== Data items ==
----
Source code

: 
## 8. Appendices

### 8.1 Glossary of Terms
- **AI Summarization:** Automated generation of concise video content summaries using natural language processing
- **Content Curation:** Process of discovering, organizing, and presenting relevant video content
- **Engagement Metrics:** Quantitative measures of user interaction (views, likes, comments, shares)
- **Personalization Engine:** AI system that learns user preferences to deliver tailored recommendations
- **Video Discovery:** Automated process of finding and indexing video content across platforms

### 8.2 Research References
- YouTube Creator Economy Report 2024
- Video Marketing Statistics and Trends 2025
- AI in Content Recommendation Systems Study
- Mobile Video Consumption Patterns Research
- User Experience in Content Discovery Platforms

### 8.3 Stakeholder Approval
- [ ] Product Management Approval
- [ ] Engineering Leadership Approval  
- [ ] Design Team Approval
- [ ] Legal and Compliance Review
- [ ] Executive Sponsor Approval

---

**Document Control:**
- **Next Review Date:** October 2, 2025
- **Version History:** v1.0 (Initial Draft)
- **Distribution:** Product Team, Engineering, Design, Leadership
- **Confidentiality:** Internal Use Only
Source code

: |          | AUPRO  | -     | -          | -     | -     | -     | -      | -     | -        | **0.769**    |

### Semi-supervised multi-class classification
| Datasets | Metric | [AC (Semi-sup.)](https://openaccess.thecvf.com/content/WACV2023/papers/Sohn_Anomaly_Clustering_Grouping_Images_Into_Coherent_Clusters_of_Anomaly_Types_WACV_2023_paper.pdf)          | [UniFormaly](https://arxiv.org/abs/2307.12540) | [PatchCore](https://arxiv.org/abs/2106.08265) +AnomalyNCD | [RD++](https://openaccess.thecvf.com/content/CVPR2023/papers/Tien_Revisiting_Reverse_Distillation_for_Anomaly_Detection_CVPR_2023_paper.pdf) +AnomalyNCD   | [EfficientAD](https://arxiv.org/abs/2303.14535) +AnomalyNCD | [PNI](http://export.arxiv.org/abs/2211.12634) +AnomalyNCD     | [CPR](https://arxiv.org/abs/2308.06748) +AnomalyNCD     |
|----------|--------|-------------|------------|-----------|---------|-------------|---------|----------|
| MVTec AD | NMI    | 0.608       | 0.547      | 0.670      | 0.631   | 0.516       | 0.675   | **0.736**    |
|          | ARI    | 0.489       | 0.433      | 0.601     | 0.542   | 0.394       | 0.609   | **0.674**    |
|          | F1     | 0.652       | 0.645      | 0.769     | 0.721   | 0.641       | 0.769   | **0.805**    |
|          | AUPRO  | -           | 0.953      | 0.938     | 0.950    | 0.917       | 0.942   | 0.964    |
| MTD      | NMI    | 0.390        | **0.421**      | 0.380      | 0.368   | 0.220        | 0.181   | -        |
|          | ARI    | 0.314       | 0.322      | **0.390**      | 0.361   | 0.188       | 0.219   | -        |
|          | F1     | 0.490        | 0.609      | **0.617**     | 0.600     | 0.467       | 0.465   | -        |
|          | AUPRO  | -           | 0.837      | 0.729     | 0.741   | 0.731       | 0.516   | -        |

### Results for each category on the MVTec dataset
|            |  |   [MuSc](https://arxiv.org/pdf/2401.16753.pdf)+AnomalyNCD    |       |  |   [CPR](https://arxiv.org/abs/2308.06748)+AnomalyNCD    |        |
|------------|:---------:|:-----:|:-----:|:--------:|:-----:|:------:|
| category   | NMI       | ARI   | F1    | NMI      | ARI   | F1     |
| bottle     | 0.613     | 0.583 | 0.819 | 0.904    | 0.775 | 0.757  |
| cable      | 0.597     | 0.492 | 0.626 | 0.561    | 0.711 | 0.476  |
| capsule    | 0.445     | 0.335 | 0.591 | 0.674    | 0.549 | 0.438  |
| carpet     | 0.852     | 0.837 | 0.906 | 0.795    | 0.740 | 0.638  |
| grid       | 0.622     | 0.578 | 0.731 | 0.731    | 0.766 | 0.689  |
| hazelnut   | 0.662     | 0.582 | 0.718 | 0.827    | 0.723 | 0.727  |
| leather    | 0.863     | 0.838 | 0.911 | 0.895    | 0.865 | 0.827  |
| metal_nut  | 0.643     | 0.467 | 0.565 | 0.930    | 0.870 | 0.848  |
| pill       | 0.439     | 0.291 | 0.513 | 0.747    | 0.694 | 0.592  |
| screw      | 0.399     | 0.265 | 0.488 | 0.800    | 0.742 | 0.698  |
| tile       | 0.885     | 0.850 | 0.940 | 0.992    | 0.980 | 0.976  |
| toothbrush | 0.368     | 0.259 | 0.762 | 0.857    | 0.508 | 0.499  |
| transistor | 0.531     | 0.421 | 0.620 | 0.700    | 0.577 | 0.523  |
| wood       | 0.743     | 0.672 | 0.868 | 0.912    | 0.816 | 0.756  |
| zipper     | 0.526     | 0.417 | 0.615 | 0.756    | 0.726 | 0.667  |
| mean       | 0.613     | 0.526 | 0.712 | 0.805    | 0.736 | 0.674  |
----
== Problem description ==
Reproduce the source text of all the data above character for character, changing nothing.

== Response box ==
Source code

: 
## 8. Appendices

### 8.1 Glossary of Terms
- **AI Summarization:** Automated generation of concise video content summaries using natural language processing
- **Content Curation:** Process of discovering, organizing, and presenting relevant video content
- **Engagement Metrics:** Quantitative measures of user interaction (views, likes, comments, shares)
- **Personalization Engine:** AI system that learns user preferences to deliver tailored recommendations
- **Video Discovery:** Automated process of finding and indexing video content across platforms

### 8.2 Research References
- YouTube Creator Economy Report 2024
- Video Marketing Statistics and Trends 2025
- AI in Content Recommendation Systems Study
- Mobile Video Consumption Patterns Research
- User Experience in Content Discovery Platforms

### 8.3 Stakeholder Approval
- [ ] Product Management Approval
- [ ] Engineering Leadership Approval  
- [ ] Design Team Approval
- [ ] Legal and Compliance Review
- [ ] Executive Sponsor Approval

---

**Document Control:**
- **Next Review Date:** October 2, 2025
- **Version History:** v1.0 (Initial Draft)
- **Distribution:** Product Team, Engineering, Design, Leadership
- **Confidentiality:** Internal Use Only
Source code

: |          | AUPRO  | -     | -          | -     | -     | -     | -      | -     | -        | **0.769**    |

### Semi-supervised multi-class classification
| Datasets | Metric | [AC (Semi-sup.)](https://openaccess.thecvf.com/content/WACV2023/papers/Sohn_Anomaly_Clustering_Grouping_Images_Into_Coherent_Clusters_of_Anomaly_Types_WACV_2023_paper.pdf)          | [UniFormaly](https://arxiv.org/abs/2307.12540) | [PatchCore](https://arxiv.org/abs/2106.08265) +AnomalyNCD | [RD++](https://openaccess.thecvf.com/content/CVPR2023/papers/Tien_Revisiting_Reverse_Distillation_for_Anomaly_Detection_CVPR_2023_paper.pdf) +AnomalyNCD   | [EfficientAD](https://arxiv.org/abs/2303.14535) +AnomalyNCD | [PNI](http://export.arxiv.org/abs/2211.12634) +AnomalyNCD     | [CPR](https://arxiv.org/abs/2308.06748) +AnomalyNCD     |
|----------|--------|-------------|------------|-----------|---------|-------------|---------|----------|
| MVTec AD | NMI    | 0.608       | 0.547      | 0.670      | 0.631   | 0.516       | 0.675   | **0.736**    |
|          | ARI    | 0.489       | 0.433      | 0.601     | 0.542   | 0.394       | 0.609   | **0.674**    |
|          | F1     | 0.652       | 0.645      | 0.769     | 0.721   | 0.641       | 0.769   | **0.805**    |
|          | AUPRO  | -           | 0.953      | 0.938     | 0.950    | 0.917       | 0.942   | 0.964    |
| MTD      | NMI    | 0.390        | **0.421**      | 0.380      | 0.368   | 0.220        | 0.181   | -        |
|          | ARI    | 0.314       | 0.322      | **0.390**      | 0.361   | 0.188       | 0.219   | -        |
|          | F1     | 0.490        | 0.609      | **0.617**     | 0.600     | 0.467       | 0.465   | -        |
|          | AUPRO  | -           | 0.837      | 0.729     | 0.741   | 0.731       | 0.516   | -        |

### Results for each category on the MVTec dataset
|            |  |   [MuSc](https://arxiv.org/pdf/2401.16753.pdf)+AnomalyNCD    |       |  |   [CPR](https://arxiv.org/abs/2308.06748)+AnomalyNCD    |        |
|------------|:---------:|:-----:|:-----:|:--------:|:-----:|:------:|
| category   | NMI       | ARI   | F1    | NMI      | ARI   | F1     |
| bottle     | 0.613     | 0.583 | 0.819 | 0.904    | 0.775 | 0.757  |
| cable      | 0.597     | 0.492 | 0.626 | 0.561    | 0.711 | 0.476  |
| capsule    | 0.445     | 0.335 | 0.591 | 0.674    | 0.549 | 0.438  |
| carpet     | 0.852     | 0.837 | 0.906 | 0.795    | 0.740 | 0.638  |
| grid       | 0.622     | 0.578 | 0.731 | 0.731    | 0.766 | 0.689  |
| hazelnut   | 0.662     | 0.582 | 0.718 | 0.827    | 0.723 | 0.727  |
| leather    | 0.863     | 0.838 | 0.911 | 0.895    | 0.865 | 0.827  |
| metal_nut  | 0.643     | 0.467 | 0.565 | 0.930    | 0.870 | 0.848  |
| pill       | 0.439     | 0.291 | 0.513 | 0.747    | 0.694 | 0.592  |
| screw      | 0.399     | 0.265 | 0.488 | 0.800    | 0.742 | 0.698  |
| tile       | 0.885     | 0.850 | 0.940 | 0.992    | 0.980 | 0.976  |
| toothbrush | 0.368     | 0.259 | 0.762 | 0.857    | 0.508 | 0.499  |
| transistor | 0.531     | 0.421 | 0.620 | 0.700    | 0.577 | 0.523  |
| wood       | 0.743     | 0.672 | 0.868 | 0.912    | 0.816 | 0.756  |
| zipper     | 0.526     | 0.417 | 0.615 | 0.756    | 0.726 | 0.667  |
| mean       | 0.613     | 0.526 | 0.712 | 0.805    | 0.736 | 0.674  |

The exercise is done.